= Required task a =
Write out the passage of the forum thread on translating "had X do Y" from "I don't think" up to and including "you could use.".

= Source document =
============
# Had X do Y



## blocka

How would you say, "I had X do Y" as in, "I had my accountant do my taxes", or "I had my daughter do her homework"?


----------



## anipo

I don't think there is an exact equivalent for " I had X do Y". 
You can ask, beg, tell, convince, command, order, force, etc., somebody to do something. So there is a whole list of verbs you could use.


----------



## airelibre

It's similar to "I got X to do Y". Perhaps you could use להשיג? I'm not really sure how to use the verb in this case: השגתי שרואה החשבון שלי סידר את המסים    ?


----------



## anipo

להשיג means to achieve, to obtain. Normally there is an effort behind achieving something. If you say השגתי שרואה החשבון שלי יסדר*  את המסים it could mean
that he could not or didn't want to do your taxes, but nevertheless you got him to do them (maybe you paid him more, or you begged him to do it or you made him an offer he could not refuse , etc.).
If you had your daughter do her homework, you would not use  להשיג unless you had to work really hard to get her to do them.

* In this case you use the future, even if things happened in the past. (First you got him to, later he did the taxes).


----------



## airelibre

This has been going round my mind all day. I think it is fairly hard to translate well because it is a very English-specific phrase. I think the meaning is somewhere around 'I made (but not forceably) my accountant do my taxes'. I suppose it suggests that 'I asked him politely and he did it with no problems'. The closest meaning I've been able to think of is 'I used my accountant to sort out my taxes'. Could you say השתמשתי ברואה החשבון שלי כדי לסדר את המסים? Nevertheless this still adds a slightly different shade to the meaning.


----------



## anipo

You can't really say that, להשתמש במישהו has a negative  connotation: it means you are taking advantage, not being fair, simply "using" or even exploiting the other person.


----------



## airelibre

I thought it might, it has a slight connotation of that in English.

I asked about this in the Spanish forum (http://forum.wordreference.com/showthread.php?t=2575876) and I have some people saying that it is not necessary, while others suggest the equivalent of (ביקש ממישהו משהו, (ועשה אותו. It is a slightly different meaning to "had X do Y" but that seems the closest you can get. I'm also suggesting "arrange that someone do something", which I think covers most of the subtleties of meaning in English, yet I don't know if that is acceptable in Spanish or Hebrew. Would it work?


----------



## anipo

You could say "...סידרתי שרואה החשבון שלי", but then you would have to change the next word in order to avoid repetition. This does not have to affect the meaning:
"סידרתי שרואה החשבון יכין את המיסים שלי".

However, "סידרתי שבתי תכין את שעורי הבית שלה" does not sound good, unless you mean you arranged, for example, that she could do her homework at a friend's house, or that she could do them now because the teacher had not wanted to accept them because she had not done them when they were due.


----------



## Tararam

"...סידרתי שרואה החשבון שלי" is closer to "I've made the arrangements..." and not to the simple "I arranged...". This is why it doesn't sit quite well with the second phrase:
 "סידרתי שבתי תכין את שיעורי הבית שלה".

Regarding the previous sentence "I used my accountant to sort out my taxes", we use the verb "להיעזר".
"נעזרתי ברואה החשבון שלי על מנת לסדר את המיסים".


----------
============
= Required task b =
In the records below, give again the lines from the line with "collection date as typed: Transcribed" up to and including the line with "scientific name: Carex virescens", character for character.
============
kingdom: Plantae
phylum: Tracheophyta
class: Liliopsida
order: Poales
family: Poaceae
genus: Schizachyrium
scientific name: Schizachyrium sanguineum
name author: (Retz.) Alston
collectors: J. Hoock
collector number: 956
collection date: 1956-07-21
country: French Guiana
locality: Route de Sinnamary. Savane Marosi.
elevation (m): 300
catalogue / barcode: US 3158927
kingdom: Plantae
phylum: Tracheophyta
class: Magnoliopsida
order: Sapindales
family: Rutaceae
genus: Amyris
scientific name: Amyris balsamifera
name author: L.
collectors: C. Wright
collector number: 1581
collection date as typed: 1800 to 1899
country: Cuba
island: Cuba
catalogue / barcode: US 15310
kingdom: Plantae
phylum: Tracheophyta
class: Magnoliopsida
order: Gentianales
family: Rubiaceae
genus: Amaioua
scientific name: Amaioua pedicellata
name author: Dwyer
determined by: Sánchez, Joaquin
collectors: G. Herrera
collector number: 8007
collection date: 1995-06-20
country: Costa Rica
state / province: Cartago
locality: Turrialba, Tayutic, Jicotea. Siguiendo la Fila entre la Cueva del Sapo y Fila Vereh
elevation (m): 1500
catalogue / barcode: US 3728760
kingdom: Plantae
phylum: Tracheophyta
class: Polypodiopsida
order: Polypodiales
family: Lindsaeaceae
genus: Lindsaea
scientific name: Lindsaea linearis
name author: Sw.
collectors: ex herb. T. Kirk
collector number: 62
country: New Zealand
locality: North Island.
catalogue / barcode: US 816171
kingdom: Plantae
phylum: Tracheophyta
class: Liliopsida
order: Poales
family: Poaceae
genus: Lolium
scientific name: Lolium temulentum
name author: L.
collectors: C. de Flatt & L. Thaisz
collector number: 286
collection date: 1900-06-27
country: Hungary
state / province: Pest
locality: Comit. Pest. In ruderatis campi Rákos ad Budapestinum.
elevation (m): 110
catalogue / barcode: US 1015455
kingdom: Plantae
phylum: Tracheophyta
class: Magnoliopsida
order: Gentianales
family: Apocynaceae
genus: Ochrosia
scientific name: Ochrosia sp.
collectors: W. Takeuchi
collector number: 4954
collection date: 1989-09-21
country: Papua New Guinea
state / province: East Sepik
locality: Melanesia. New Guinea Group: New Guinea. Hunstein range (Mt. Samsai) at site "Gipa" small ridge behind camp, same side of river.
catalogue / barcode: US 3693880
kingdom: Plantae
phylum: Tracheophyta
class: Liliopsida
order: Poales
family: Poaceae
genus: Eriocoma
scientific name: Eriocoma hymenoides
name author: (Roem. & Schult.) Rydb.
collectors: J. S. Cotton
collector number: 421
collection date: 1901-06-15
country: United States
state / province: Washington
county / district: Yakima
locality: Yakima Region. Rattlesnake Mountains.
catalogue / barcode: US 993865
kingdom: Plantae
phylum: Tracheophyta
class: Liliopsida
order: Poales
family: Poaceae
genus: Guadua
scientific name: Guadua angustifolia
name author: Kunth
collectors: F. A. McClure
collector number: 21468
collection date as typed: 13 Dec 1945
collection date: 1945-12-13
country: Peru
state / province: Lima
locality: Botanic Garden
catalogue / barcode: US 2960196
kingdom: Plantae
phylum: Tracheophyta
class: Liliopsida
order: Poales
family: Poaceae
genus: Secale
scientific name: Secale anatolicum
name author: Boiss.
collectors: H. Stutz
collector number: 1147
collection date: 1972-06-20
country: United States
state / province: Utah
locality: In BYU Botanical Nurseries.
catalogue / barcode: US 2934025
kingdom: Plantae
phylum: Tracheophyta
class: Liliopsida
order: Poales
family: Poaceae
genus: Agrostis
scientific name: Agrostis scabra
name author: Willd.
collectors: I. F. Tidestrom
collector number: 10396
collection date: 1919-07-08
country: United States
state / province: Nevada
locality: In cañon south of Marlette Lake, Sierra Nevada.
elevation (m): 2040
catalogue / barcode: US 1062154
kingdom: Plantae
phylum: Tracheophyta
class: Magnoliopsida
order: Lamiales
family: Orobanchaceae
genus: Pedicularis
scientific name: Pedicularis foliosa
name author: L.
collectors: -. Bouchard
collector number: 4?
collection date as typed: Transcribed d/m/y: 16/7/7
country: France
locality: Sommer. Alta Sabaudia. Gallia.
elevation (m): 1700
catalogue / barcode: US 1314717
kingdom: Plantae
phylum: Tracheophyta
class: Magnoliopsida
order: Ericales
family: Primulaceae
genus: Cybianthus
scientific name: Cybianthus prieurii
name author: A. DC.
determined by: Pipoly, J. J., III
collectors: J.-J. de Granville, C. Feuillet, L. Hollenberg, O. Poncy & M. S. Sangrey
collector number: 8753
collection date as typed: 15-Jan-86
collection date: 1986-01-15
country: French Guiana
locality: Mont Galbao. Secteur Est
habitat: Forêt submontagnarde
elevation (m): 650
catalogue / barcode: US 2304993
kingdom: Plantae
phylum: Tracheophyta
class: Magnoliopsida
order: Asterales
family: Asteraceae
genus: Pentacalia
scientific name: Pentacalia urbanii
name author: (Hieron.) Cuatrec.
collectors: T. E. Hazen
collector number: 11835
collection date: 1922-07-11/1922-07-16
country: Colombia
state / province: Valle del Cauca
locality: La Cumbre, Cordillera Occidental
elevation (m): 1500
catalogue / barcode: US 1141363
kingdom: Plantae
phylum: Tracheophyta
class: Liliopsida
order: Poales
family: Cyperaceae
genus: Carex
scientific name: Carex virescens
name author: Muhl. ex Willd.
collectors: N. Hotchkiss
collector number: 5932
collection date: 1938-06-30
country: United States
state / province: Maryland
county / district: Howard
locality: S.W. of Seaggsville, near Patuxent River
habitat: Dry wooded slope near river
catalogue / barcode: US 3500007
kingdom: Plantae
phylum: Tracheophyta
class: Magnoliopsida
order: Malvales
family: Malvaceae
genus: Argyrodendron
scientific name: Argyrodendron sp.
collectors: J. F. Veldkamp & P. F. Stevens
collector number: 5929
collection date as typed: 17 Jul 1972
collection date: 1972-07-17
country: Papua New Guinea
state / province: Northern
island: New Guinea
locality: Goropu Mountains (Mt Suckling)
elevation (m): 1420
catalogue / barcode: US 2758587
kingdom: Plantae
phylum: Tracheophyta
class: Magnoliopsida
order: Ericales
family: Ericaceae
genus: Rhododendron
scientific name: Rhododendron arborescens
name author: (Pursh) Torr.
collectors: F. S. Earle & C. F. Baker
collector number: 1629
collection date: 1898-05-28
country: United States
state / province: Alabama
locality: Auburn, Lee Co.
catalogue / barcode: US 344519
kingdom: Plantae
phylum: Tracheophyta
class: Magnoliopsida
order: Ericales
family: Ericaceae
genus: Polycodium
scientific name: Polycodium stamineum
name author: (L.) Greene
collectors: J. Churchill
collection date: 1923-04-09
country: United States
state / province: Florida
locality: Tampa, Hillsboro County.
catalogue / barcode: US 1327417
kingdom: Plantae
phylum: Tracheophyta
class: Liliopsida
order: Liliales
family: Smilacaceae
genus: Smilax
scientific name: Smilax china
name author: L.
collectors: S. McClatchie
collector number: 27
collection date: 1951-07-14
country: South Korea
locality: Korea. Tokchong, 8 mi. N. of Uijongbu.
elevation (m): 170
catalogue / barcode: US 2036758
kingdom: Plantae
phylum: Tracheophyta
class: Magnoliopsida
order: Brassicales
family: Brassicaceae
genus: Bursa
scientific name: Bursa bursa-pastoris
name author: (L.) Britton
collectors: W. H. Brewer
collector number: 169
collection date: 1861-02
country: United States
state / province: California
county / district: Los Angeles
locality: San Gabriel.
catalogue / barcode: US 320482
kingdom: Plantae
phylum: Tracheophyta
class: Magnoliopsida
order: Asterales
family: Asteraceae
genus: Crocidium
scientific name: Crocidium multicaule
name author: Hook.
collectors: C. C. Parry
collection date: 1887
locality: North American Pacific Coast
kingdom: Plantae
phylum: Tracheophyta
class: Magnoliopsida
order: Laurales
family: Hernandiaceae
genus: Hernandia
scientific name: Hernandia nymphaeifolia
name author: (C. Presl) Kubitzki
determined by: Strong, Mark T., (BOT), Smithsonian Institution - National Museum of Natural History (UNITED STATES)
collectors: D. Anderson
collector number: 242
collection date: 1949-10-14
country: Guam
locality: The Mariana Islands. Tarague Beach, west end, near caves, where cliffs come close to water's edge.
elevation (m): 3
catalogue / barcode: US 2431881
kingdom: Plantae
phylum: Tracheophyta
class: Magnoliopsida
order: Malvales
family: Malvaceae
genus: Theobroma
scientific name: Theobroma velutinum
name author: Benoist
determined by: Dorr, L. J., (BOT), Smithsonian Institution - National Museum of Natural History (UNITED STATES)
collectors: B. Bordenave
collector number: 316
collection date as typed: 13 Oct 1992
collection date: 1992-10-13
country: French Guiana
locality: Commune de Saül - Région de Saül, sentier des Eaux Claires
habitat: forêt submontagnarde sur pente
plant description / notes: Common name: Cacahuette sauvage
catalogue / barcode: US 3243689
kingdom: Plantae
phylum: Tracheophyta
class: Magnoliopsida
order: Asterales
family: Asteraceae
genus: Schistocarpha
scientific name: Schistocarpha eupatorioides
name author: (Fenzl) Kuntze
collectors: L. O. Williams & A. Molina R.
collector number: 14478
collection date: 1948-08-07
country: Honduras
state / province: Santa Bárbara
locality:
============
= Written reply a =
I don't think there is an exact equivalent for " I had X do Y". 
You can ask, beg, tell, convince, command, order, force, etc., somebody to do something. So there is a whole list of verbs you could use.

= Written reply b =
collection date as typed: Transcribed d/m/y: 16/7/7
country: France
locality: Sommer. Alta Sabaudia. Gallia.
elevation (m): 1700
catalogue / barcode: US 1314717
kingdom: Plantae
phylum: Tracheophyta
class: Magnoliopsida
order: Ericales
family: Primulaceae
genus: Cybianthus
scientific name: Cybianthus prieurii
name author: A. DC.
determined by: Pipoly, J. J., III
collectors: J.-J. de Granville, C. Feuillet, L. Hollenberg, O. Poncy & M. S. Sangrey
collector number: 8753
collection date as typed: 15-Jan-86
collection date: 1986-01-15
country: French Guiana
locality: Mont Galbao. Secteur Est
habitat: Forêt submontagnarde
elevation (m): 650
catalogue / barcode: US 2304993
kingdom: Plantae
phylum: Tracheophyta
class: Magnoliopsida
order: Asterales
family: Asteraceae
genus: Pentacalia
scientific name: Pentacalia urbanii
name author: (Hieron.) Cuatrec.
collectors: T. E. Hazen
collector number: 11835
collection date: 1922-07-11/1922-07-16
country: Colombia
state / province: Valle del Cauca
locality: La Cumbre, Cordillera Occidental
elevation (m): 1500
catalogue / barcode: US 1141363
kingdom: Plantae
phylum: Tracheophyta
class: Liliopsida
order: Poales
family: Cyperaceae
genus: Carex
scientific name: Carex virescens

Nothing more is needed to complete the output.